**Document extract**

━━━━━━━━━━━━━━━━

Brian, I see you're from Wolverine Lake. Do you shoot at Multi-Lakes?


----------



## Brian S (Apr 5, 2002)

Branta, 

Thanks for the additional info. 

I've never shot at Multi-Lakes. I think that place is a "members only" facility. I was thinking of going over there and giving them a wing shooting demo. After witnessing my (lack of) shooting skills they would certainly feel obligated to take me in as a charity case.


----------



## UP Hunter (Jan 24, 2000)

Two other terms for this are "whiffling" and "side-slipping". They definately do it intentionally. I can't say for sure that I have had a lone goose whiffle, but I have definately had the lead goose in the flock do it so it isn't because of air being "stolen". To me there is no greater sight in hunting than a flock of geese whiffling down to my decoys. Sigh! Only about 49 weeks until goose season again! It stinks that we only get a 2 or 3 week season up here!


----------



## Whiskey (Aug 13, 2002)

I've seen groups, and single ducks do it too.


----------



## Hunter333 (Jan 19, 2000)

━━━━━━━━━━━━━━━━

**Supplied data**
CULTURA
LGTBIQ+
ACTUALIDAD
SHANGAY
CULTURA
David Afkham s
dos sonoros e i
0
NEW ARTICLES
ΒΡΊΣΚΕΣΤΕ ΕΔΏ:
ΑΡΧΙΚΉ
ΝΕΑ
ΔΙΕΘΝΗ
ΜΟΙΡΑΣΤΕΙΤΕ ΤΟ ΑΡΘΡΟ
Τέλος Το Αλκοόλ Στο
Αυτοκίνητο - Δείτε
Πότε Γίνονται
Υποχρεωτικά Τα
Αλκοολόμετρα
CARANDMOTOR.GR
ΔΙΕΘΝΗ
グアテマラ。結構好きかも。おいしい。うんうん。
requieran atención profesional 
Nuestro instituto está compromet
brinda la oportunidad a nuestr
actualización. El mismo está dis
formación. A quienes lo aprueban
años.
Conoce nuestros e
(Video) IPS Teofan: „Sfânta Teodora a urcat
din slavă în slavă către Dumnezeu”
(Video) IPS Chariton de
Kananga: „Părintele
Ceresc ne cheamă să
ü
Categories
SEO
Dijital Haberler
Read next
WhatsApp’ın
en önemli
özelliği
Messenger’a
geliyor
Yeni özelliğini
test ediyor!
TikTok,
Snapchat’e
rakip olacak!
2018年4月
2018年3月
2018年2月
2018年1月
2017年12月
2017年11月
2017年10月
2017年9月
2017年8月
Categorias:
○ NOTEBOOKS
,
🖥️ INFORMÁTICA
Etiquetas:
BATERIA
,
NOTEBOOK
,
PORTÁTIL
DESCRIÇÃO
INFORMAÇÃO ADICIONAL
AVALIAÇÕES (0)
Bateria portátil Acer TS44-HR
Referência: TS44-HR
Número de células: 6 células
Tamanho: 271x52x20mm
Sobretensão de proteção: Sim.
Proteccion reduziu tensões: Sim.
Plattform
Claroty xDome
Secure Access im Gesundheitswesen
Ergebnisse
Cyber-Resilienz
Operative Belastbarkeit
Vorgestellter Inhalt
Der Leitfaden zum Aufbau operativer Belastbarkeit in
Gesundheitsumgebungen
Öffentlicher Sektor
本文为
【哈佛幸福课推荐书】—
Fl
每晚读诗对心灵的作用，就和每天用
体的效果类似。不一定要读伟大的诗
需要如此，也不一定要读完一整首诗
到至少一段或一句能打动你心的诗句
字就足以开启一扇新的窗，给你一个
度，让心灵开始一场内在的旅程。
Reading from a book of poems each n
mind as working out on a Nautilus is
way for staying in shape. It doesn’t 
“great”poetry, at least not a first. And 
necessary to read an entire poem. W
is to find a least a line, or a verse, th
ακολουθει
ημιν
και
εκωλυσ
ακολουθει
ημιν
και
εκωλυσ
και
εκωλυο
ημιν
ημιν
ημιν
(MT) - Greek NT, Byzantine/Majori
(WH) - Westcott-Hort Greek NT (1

━━━━━━━━━━━━━━━━

**Activity**
Please extend the forum thread above about geese whiffling down to decoys, starting with the post under the Hunter333 heading.

**Task output**
Branta, MSU eh? I am sorry for your loss  It is good that you have had a good 10 years to recover though, you might be back closer to normal now


----------



## Hunter333 (Jan 19, 2000)

bump


----------



## BaRtMaN (Apr 4, 2002)

I see geese doing this all the time but, I see them doing it the most when they are really cranked up and are going into a field to feed. They do it to lose altitude really fast and according to a old duck and goose hunters book I have the term they use in there is "Wafting". The birds do it the most when they are really excited and know where they want to go. Like a fresh cut corn field. I think they may do it as a happy thing too.... Heck who knows but, I can say it is pretty cool to watch.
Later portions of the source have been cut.